Lab note #045 From Database to Notebook
I spent the last month doing some contract work, both to pay the bills and get some perspective on how web devs are working nowadays. I've been away for about two years and some things have changed.
I worked on a Next.js stack, and I'm honestly a little horrified by how slow the Next.js dev server is. There is an experimental "turbo" flag, where they just rewrote the server in Rust. And React has turned into this weird conceptual monstrosity with server actions and server components. My spidey-sense is saying it's a lot of complexity to take on for just waiting on the server to return stuff before rendering everything. I can see why there's a large contingent that recognizes this as well and champions HtmlX. As far as taste goes, Rails is still top-notch.
Most of the last couple of months before this month had focused on putting out issue 1 of the Forest Friends Zine. Now that's done, I have some things on the table.
First, I've been thinking about what to put for issue 2. I have a couple of ideas, but the approach I'll take this time is different. I'll write to the Forest Friends subscriber base and tweet out different topics to test what might resonate. So if you're curious about building RAG applications and LLM-driven apps, go subscribe. Candidate topics include, UI for collecting user feedback, function calling and tool use, or
Second, I need to put together a marketing plan to get the word out about Forest Friends. The reception had been positive, and I think it's mostly a matter of letting people know about it. This will be exercising a muscle I haven't used as much, but it's been more exciting to make a sale of the zine than anything else that I've done so far. So if you have any interest in how to do system evals for LLM-driven apps, go buy Issue 1: Large Language Model System Evals in the Wild and tell all your friends!

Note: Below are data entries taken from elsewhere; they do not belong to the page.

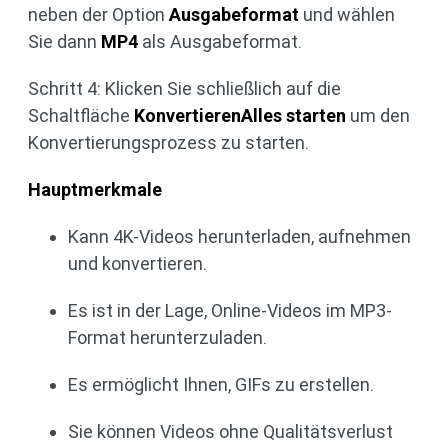
neben der Option
Ausgabeformat
und wählen
Sie dann
MP4
als Ausgabeformat.
Schritt 4: Klicken Sie schließlich auf die
Schaltfläche
KonvertierenAlles starten
um den
Konvertierungsprozess zu starten.
Hauptmerkmale
Kann 4K-Videos herunterladen, aufnehmen
und konvertieren.
Es ist in der Lage, Online-Videos im MP3-
Format herunterzuladen.
Es ermöglicht Ihnen, GIFs zu erstellen.
Sie können Videos ohne Qualitätsverlust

Third, I am going to put the immutable database in the browser work on hold. After pglite was announced, I felt like the only reason to keep going was learning or the immutable aspect. I think immutability is pretty key to solving a lot of different problems in local-first web dev and distributed systems, but I was always working on it in service of building something else. Now that some of the local-first sync is maturing, I hope to leverage them to build on top it. I'll swing back to the immutable database if I need to, but for now, it'll on the back burner.
Fourth, I've been using LLMs in my programming in my last year. Despite the hype, I think it still doesn't quite live up to the work that I've been doing. I've used AI with theorem proving, systems programming, and web dev. In a lot of different ways, it fails. However, it does point to a future that's markedly different from what we have today.
Therefore fifth, I'm reviving an idea I didn't know how to pitch and formulate before: a Factorio for company processes. But that's quite far away. I'm going to start with a deployable notebook for AI engineers. Notebooks have come a long way, but the only headway the field seems to have made is that it's more collaborative. Notebook users still can't deploy them easily, still has to wrestle with the execution order of the cells, and still don't have much visibility into them.
I've come to think notebooks should
- have pure functional cells
- yet, can run side-effects
- with implicit dependencies tracking between cells
- and visualization of hidden state
- that is versioned and easily deployable
To that end, I'm reimplementing clox from Crafting Interpreters, I'm loading all the research I did into reactive systems back into my head, such as Building a la Carte and others. I also have quite a few videos/posts to watch/read about building RAG apps and from Performance Aware Programming.
My ask: If any of you out there have experience with building pure functional reactive systems or pure functional compilers and runtimes, let me know what sort of resources you consulted, or any tips you might have when constructing such a thing.